Well, for one thing, love, even as it brings freedom, also necessitates limits. Any mutual love imposes on the lives of those whom it touches; but it is a joyful imposition! Yes, Love limits us; it limits us in our impatience, when we desire to withhold forgiveness; It restrains us in our jealousy, in our boasting, in our pride, and in our anger. Love, when truly tasted, makes us long to stare into its depths and lose sight of everything else as we contemplate and adore the object of our love.

II. To provide audiences an honest encounter with the truth we find surrounding us.

And also, by saying that our art should bring God glory, I don’t simply mean that the truths we convey have to be uniformly pleasant.

A natural part of becoming a Christian is that a man gradually finds himself peering into two worlds at once: the world that is “real-at-the-moment”, and the world of “actual reality.” The world of the moment is the world of suffering, of distance, of sin; but, being brought more and more sharply into focus as we grow more familiar with God, is the world as it actually was intended to be: a world of peace, of intimacy, of healing and loving unity.

This is what I mean by saying that it the second goal of the Christian Artist to provide the audience with an honest encounter of truth: God’s revelation of Himself – at once intimately personal and immensely large-scale – provides the Christian with two points of view, both of which serve the artist as inspiration.
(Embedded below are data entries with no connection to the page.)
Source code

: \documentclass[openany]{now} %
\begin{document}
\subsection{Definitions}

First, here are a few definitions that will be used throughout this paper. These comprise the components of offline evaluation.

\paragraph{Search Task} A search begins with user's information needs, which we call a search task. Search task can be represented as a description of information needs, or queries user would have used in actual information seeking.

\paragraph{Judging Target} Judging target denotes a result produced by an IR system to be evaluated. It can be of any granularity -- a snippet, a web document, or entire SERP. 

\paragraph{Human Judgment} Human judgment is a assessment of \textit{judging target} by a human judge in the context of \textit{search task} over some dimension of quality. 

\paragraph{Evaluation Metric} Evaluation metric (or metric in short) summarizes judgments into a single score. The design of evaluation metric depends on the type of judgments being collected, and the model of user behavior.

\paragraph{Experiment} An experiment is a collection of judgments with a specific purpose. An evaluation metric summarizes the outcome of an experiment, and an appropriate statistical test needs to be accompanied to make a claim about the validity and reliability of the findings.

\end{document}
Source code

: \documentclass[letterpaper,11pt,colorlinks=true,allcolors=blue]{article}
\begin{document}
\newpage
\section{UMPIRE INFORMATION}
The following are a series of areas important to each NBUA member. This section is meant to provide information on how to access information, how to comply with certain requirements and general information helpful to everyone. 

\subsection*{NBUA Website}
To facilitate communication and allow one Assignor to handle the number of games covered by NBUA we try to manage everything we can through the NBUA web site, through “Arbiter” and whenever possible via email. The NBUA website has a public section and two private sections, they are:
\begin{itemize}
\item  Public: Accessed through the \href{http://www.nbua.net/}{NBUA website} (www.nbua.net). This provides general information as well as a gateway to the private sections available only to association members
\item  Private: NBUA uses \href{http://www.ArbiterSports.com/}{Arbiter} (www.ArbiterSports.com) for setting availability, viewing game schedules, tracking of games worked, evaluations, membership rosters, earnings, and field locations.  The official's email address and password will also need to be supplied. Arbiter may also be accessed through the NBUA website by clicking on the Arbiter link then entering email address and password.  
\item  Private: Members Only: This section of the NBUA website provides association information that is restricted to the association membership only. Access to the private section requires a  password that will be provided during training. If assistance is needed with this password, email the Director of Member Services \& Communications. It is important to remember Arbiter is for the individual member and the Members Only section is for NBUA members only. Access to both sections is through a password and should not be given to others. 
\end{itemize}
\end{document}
To limit the scope of artistic revelation to one or another of these viewpoints rings false: while our hope is sure and our faith secure, to claim that we can distill our experience of Christ into feel-good, pastel-colored images of serenity and passivity is a dramatic oversimplification. If we do so, we create kitsch, a shallow sentimentality that is the opposite of Good Art, because it has no connection to the complex experiences and dreams of the audiences we invite to partake in the artistic experience with us.

The opposite oversimplification – presenting the dire state of sin, while withholding a sense of overpowering hope – is equally poor art, for it is also untrue. As Christians, for whom “in all things, we are more than conquerors, because of Christ who loved us” (Rom. 8:37), it is disingenuous to pretend that our eternal well-being can be jeopardized by the passing and momentary ills of this world.

We Christians have space to discuss both despair and hope precisely because our hope can be counted on to endure. In the Christian life, there is room for both the sad truth of the fallen world as well as the glad tidings of the redemption that is beginning to shine through its cracks. After all, without death, resurrection is meaningless; but, without resurrection, death is simply a cold, inevitable end-of-story. So it is necessary to present, in our every creative work, the full trajectory of the Gospel, never shrinking from honestly portraying the total story of fallenness and redemption; but always hinting at glimpses of the Hope to overcome the despair, and the Comforter who seeks us out in our loneliness.

Art expresses the truth, hope, and passion that we have found, or want to find, in the world around us. At age 10, I found my passion in STAR WARS; and my art reflected that. But now, for today, and tomorrow, and increasingly as the days pass, that passion is focused on the being and character of God. And I hope that the work of my hands can come to daily reflect that focused passion more and more.

Once, I drew pictures of spaceships, and happily presented the results of my work to my parents. Today, right now, we are all creating, not just as artists, but as humans going about our daily lives. I pray that we can, one day, happily present the results to our Heavenly Father.